▸ Study text
Content starts

Psychological distancing explains the phenomena of individuals and communities lacking awareness related to the gravity of climate vulnerability due to being physically distanced from serious impacts. Since such people remain directly unaffected by remarkable impacts and, consequently, do not consider them in their daily routines, they do not realize the severity of the threats. Other contributing drivers of psychological distancing include shorter-term concerns of economic well-being, education, and health care, which often push longer-term priorities to the margins (Corner et al. 2015).
Psychological distancing may also be linked with students’ lack of accurate knowledge about climate science. For example, Wachholz et al. (2014) showed misconceptions among most American college students as to the causes and consequences of climate change, including a lack of knowledge in regional and global impacts that had occurred in recent decades. Seventh grade students from the Midwestern U.S. stated that although they believed that global warming would impact temperature and precipitation regimes, they did not consider how changes in frequency/severity/variability of weather extremes, such as tornadoes, drought, and tropical cyclones, would also respond to this warming (Shepardson et al. 2009).
The general lack of climate science literacy has been linked to “education that is unbalanced, over-specialized, and mono-disciplinary” (Watson et al. 2013, p.107). Subsequently, “students need opportunities to develop climate literacy” (CLEAN, 2019 in Lally, 2020, p. 1). In addition to Earth Science studies and sociopolitical awareness, climate literacy can be built using age-appropriate computer-based simulated modeling programs. One such program that teaches about water and climate change is the focus of a recent study by Lally et al. (2020), which examines the impact of using modeling with undergraduate students.
Curricula
Studies show that climate science is increasingly being integrated into primary and secondary school curricula, particularly in the physical sciences and covered in interdisciplinary contexts (Corner et al. 2015), as well as across an array of university programs (Watson et al. 2013). Studies from Finland and the U.S. indicate that students learning about climate change science at school tend to be more likely to engage themselves, personally and politically, in actions of climate change mitigation (Corner et al. 2015).
Existing climate science education literature recommends detailed curriculum that includes the following topics: The Carbon Cycle and the Greenhouse Effect; Global Warming and Climate Change; and Climate Change Impacts (Shepardson et al. 2009). Such curricula and programs intend to familiarize students with the concept of climate change and its broad connections to global atmospheric processes and impact(s) on ecosystems, such as freshwater systems. Notably, these recommendations focus on bio-physical systems, yet oftentimes have little inclusion of the roles and implications for humans.

Content ends

▸ Exercise data
Content starts

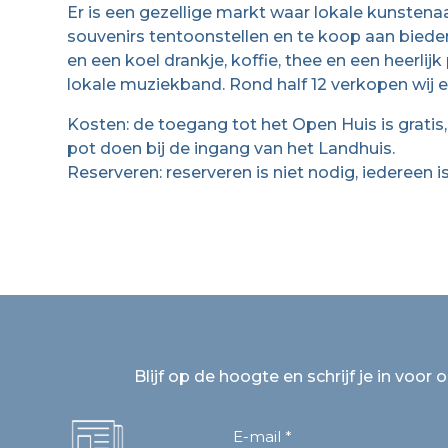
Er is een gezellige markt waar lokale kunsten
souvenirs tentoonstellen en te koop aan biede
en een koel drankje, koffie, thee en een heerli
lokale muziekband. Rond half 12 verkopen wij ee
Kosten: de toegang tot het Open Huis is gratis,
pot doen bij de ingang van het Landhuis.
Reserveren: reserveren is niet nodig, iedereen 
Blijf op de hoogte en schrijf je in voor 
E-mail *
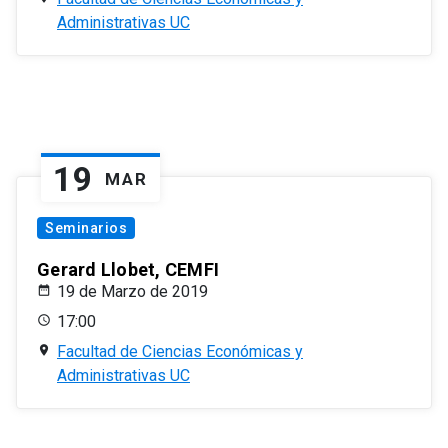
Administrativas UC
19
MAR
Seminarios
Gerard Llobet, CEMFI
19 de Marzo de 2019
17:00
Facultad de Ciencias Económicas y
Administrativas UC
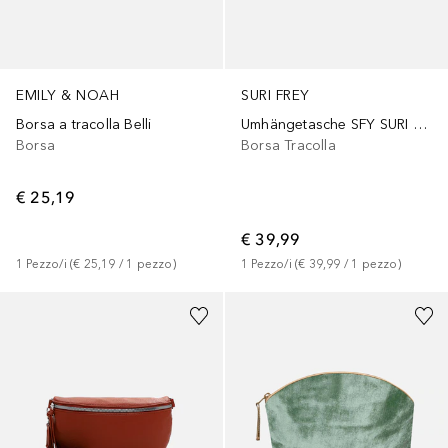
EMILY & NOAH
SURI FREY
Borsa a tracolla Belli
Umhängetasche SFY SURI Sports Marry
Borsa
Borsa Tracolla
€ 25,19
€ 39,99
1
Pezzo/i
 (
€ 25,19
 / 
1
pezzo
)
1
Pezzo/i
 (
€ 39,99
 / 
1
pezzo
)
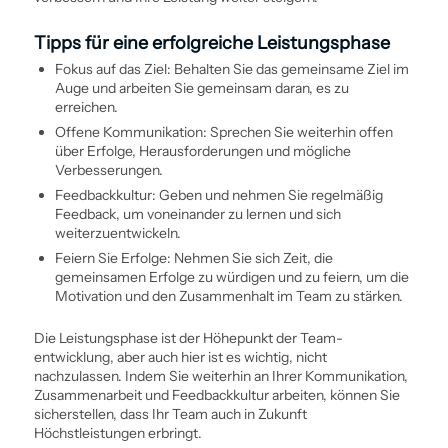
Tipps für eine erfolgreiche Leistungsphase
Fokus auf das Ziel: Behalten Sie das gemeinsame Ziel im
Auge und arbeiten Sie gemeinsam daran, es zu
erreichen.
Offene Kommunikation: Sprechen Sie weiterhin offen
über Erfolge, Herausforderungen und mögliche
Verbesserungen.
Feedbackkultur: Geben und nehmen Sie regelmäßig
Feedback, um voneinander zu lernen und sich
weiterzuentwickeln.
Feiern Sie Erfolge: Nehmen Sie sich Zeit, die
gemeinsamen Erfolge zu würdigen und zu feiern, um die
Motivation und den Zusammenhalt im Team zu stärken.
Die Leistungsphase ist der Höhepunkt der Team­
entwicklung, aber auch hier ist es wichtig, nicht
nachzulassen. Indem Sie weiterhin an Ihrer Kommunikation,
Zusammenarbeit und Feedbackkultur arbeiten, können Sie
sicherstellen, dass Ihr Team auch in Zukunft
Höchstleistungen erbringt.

Content ends
Content starts

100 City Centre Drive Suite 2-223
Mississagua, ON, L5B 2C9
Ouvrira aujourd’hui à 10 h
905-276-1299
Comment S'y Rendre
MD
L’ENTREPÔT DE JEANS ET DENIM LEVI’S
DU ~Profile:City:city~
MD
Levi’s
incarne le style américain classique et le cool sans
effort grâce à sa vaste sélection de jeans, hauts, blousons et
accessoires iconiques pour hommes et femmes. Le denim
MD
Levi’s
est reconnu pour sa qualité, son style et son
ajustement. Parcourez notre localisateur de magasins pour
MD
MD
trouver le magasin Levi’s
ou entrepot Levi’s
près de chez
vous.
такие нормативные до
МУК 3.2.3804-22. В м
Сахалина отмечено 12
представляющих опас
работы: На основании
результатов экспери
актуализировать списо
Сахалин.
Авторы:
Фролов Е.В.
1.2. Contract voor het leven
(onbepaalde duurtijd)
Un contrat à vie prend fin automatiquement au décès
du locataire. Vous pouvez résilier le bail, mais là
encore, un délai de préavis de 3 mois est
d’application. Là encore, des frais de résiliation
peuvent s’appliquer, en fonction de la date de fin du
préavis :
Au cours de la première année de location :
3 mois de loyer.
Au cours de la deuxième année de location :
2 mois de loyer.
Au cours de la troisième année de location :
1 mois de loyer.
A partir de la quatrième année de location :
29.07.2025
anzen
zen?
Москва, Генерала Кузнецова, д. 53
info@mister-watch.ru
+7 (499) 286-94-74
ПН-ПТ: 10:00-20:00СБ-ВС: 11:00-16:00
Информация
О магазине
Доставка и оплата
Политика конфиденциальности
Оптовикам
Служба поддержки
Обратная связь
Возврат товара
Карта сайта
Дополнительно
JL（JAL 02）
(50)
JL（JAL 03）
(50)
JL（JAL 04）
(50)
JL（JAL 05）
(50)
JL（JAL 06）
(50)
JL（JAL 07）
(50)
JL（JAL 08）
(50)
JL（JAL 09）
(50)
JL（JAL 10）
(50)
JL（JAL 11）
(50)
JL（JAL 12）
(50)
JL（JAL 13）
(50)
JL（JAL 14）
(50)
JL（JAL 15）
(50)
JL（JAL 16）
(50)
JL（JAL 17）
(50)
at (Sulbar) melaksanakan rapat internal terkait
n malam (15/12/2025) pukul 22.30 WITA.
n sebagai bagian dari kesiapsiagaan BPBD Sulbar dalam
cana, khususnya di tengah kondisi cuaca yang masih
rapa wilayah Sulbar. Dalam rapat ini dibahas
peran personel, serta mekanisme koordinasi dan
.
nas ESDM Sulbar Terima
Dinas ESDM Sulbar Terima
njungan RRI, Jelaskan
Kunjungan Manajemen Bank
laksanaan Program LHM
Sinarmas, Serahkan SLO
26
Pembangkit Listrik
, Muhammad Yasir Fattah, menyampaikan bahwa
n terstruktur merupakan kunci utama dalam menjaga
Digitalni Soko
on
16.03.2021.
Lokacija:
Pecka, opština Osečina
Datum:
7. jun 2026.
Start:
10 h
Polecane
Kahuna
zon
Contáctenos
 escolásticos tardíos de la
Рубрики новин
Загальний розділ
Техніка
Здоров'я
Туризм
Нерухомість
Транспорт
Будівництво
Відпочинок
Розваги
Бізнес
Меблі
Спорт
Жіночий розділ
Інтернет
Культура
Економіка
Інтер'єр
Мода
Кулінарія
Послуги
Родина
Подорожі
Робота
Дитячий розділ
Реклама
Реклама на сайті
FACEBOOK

Content ends

▸ Directions
1. Could you output the part of the climate education text that opens with the words containing "Psychological distancing explains" and closes with "margins (Corner et al. 2015)."?
2. According to the climate education text, which three topics does existing climate science education literature recommend including in a detailed curriculum?
3. How would you restate the paragraph of the climate education text beginning "Studies show that climate science is increasingly" more briefly while keeping its main facts?

▸ Response list
1.
Psychological distancing explains the phenomena of individuals and communities lacking awareness related to the gravity of climate vulnerability due to being physically distanced from serious impacts. Since such people remain directly unaffected by remarkable impacts and, consequently, do not consider them in their daily routines, they do not realize the severity of the threats. Other contributing drivers of psychological distancing include shorter-term concerns of economic well-being, education, and health care, which often push longer-term priorities to the margins (Corner et al. 2015).

2. The Carbon Cycle and the Greenhouse Effect; Global Warming and Climate Change; and Climate Change Impacts.

3. Climate science is increasingly taught in primary and secondary schools, especially in the physical sciences and in interdisciplinary contexts, and across many university programs. Studies from Finland and the U.S. indicate that students who learn climate change science at school tend to be more likely to engage personally and politically in climate change mitigation.